Using django-pgfields’ extension to the Django ORM is fairly straightforward. You don’t need to use a custom backend (indeed, django-pgfields does not provide one).


The short version of usage is that in order to use the features that django-pgfields adds, you need to do two things.

Add django_pg to INSTALLED_APPS

First, you must add django_pg to your settings module’s INSTALLED_APPS:

    # your other apps

It doesn’t matter where in the list you add it, as long as it’s present.

from django_pg import models

Second, import django-pgfields’ models module instead of the one supplied by Django.

So, everywhere that you would write this:

from django.db import models

Instead, write this:

from django_pg import models

Internally, django-pgfields loads all of the things provided by the Django models module, subclassing certain items needed to make everything work, and adding the fields it provides.


Django provides a rich ORM with a valuable and customizable QuerySet API. One aspect of this ORM is a high wall of separation between the use of data in your application (such as the Python objects that are assigned to model instance attributes) and the actual SQL that is generated to perform operations, which additionally also changes to account for the fact that Django ships with four backends (and several more are available).

One consequence of this design is that Field subclasses have a somewhat restricted set of overridable bits.
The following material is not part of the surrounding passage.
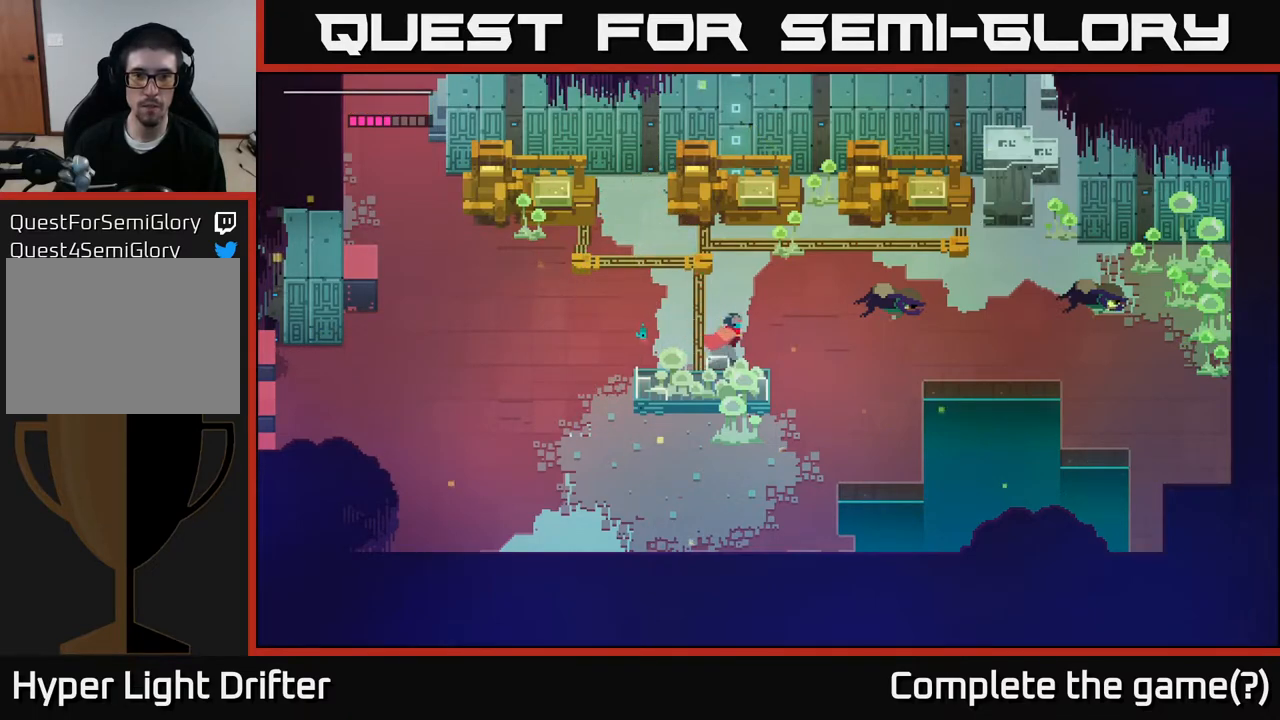
{"buttons": [], "left_stick": "up-right", "right_stick": "center", "events": []}
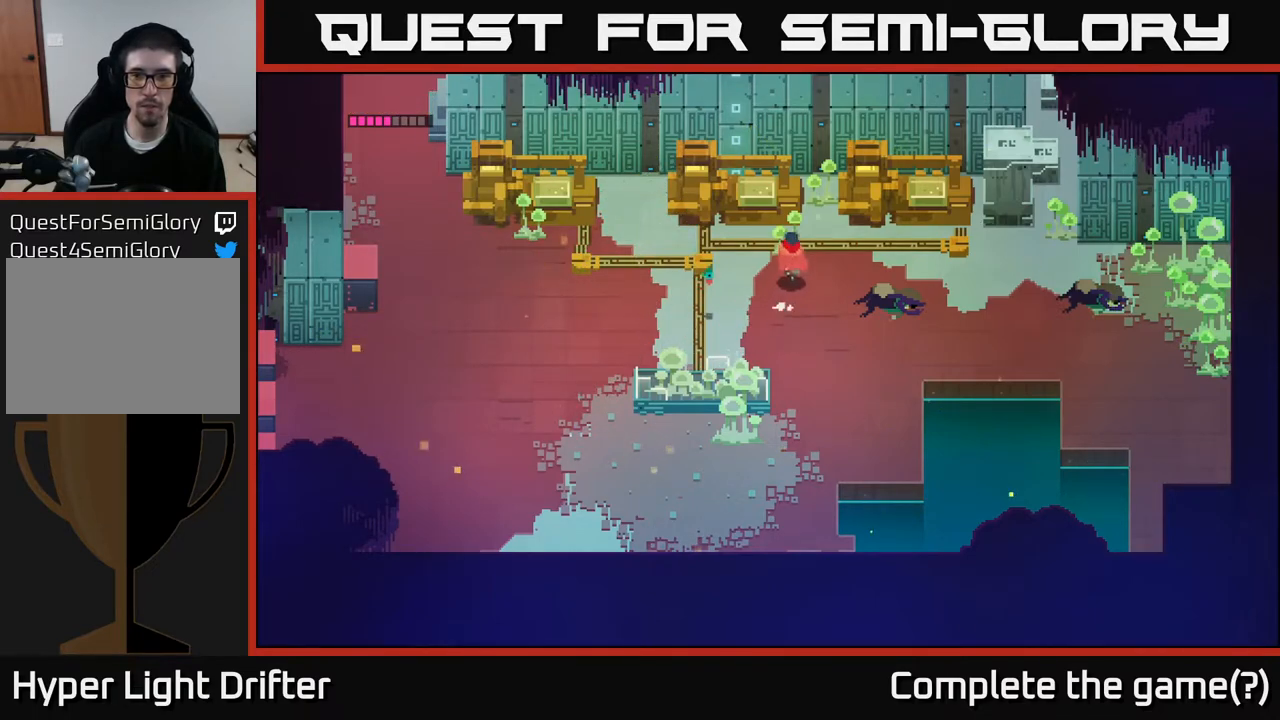
{"buttons": [], "left_stick": "right", "right_stick": "center", "events": [[33, "X", "down"], [167, "X", "up"], [250, "left_stick", "right"], [367, "A", "down"], [500, "A", "up"]]}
In particular, they can’t (easily) touch the representation of database field names or operators. This is delegated to the backend and to a series of specialized classes which are responsible for generating various pieces of the final SQL query.

The ultimate choreographer of this complex dance is the Manager class. The Manager class instantiates the QuerySet class, which in turn instantiates internal classes such as WhereNode and SQLExpression which are ultimately responsible for taking your querysets and constructing actual queries suitable for your backend. Field classes have a very defined (and limited) role in this dance, to avoid breaking down the wall between the different segments of logic.

Complex fields like ArrayField and CompositeField are non-trivial, and aren’t use cases covered by Django’s stock query construction classes. Therefore, in order for them to function correctly, these classes must be subclassed.

Importing your models module from django_pg instead of from django.db means that you get django-pgfields’ subclasses of Model and Manager which enable this extra functionality, as well as providing additional (optional) hooks for other Field subclasses.